Try it
In the abstract on the Rho-ROCK pathway, which two kinases make up the Rho-associated coiled-coil containing kinases?

Text provided
----

What Is the Role of the Rho-ROCK Pathway in Neurologic Disorders?
Eduardo E. Benarroch
Abstract
Rho-associated coiled-coil containing kinases (ROCK), including ROCK1 and ROCK2, are the primary effectors of the Rho family of small guanosine triphosphatases (GTPases)1 (Figure). The Rho/ROCK signaling pathway has a critical role in regulating the cytoskeleton dynamics responsible for cell adhesion, proliferation, motility, and contraction.2,3 In the nervous system, ROCK proteins phosphorylate a wide variety of transduction molecules that regulate axonal growth during development and after injury; dendritic growth and spine remodeling underlying synaptic plasticity; cell survival through cross talk with other signal transduction pathways; and glial activation and function, including neuroinflammation.4-7 Experimental studies using ROCK antagonists or RNA interference approaches indicate that Rho/ROCK signaling may have a major role in the pathogenesis of a wide range of neurologic and non-neurologic disorders. Not surprisingly, ROCK inhibition has been extensively explored as an emerging therapeutic target in several disease models. There are several comprehensive reviews on these topics.2,3,8-14 Some of the basic concepts on Rho/ROCK signaling, its effects in the nervous system, and its potential implications in the pathogenesis and as a therapeutic target in neurologic disorders, will be briefly emphasized in this study.

----

Available data
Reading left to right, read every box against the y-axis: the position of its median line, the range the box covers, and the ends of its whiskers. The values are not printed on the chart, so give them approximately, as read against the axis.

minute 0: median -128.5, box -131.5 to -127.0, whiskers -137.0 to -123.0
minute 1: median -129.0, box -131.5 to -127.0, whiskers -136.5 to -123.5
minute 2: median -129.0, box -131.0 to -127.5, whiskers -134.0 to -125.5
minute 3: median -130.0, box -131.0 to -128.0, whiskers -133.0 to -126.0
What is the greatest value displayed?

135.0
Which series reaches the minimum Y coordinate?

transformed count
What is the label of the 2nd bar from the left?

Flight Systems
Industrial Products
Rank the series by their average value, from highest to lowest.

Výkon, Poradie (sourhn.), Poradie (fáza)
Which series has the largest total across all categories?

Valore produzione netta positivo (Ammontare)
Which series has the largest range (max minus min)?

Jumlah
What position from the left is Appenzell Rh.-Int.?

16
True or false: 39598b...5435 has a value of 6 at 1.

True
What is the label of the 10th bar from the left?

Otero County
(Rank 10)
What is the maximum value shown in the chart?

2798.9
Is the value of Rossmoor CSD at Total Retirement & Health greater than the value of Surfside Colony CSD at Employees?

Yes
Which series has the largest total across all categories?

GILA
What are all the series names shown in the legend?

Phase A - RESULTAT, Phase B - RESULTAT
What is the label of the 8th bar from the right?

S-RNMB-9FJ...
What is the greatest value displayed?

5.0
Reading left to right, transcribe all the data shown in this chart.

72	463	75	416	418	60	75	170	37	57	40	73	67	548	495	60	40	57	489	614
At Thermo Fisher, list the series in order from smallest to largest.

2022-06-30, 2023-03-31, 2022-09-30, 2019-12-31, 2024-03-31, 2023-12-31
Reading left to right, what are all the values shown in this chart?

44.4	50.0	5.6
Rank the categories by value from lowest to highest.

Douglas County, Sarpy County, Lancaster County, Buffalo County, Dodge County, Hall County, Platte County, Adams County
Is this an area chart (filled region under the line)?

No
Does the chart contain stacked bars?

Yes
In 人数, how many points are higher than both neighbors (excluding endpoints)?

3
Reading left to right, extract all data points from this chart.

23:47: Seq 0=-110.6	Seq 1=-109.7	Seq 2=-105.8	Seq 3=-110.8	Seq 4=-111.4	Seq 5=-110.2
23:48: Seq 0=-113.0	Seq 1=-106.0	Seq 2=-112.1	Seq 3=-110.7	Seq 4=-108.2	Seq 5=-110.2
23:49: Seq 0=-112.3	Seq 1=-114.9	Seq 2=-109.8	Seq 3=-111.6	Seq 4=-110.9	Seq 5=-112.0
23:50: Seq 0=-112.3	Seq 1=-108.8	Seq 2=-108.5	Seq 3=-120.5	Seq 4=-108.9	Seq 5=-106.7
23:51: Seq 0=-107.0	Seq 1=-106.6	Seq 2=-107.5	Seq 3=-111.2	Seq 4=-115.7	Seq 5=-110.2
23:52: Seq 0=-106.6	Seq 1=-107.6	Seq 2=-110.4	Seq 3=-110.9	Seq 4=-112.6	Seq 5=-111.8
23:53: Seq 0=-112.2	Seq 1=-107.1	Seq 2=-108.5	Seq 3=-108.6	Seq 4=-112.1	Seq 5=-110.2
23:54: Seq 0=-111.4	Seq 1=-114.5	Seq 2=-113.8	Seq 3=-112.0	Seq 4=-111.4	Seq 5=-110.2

----

Answer section
ROCK1 and ROCK2.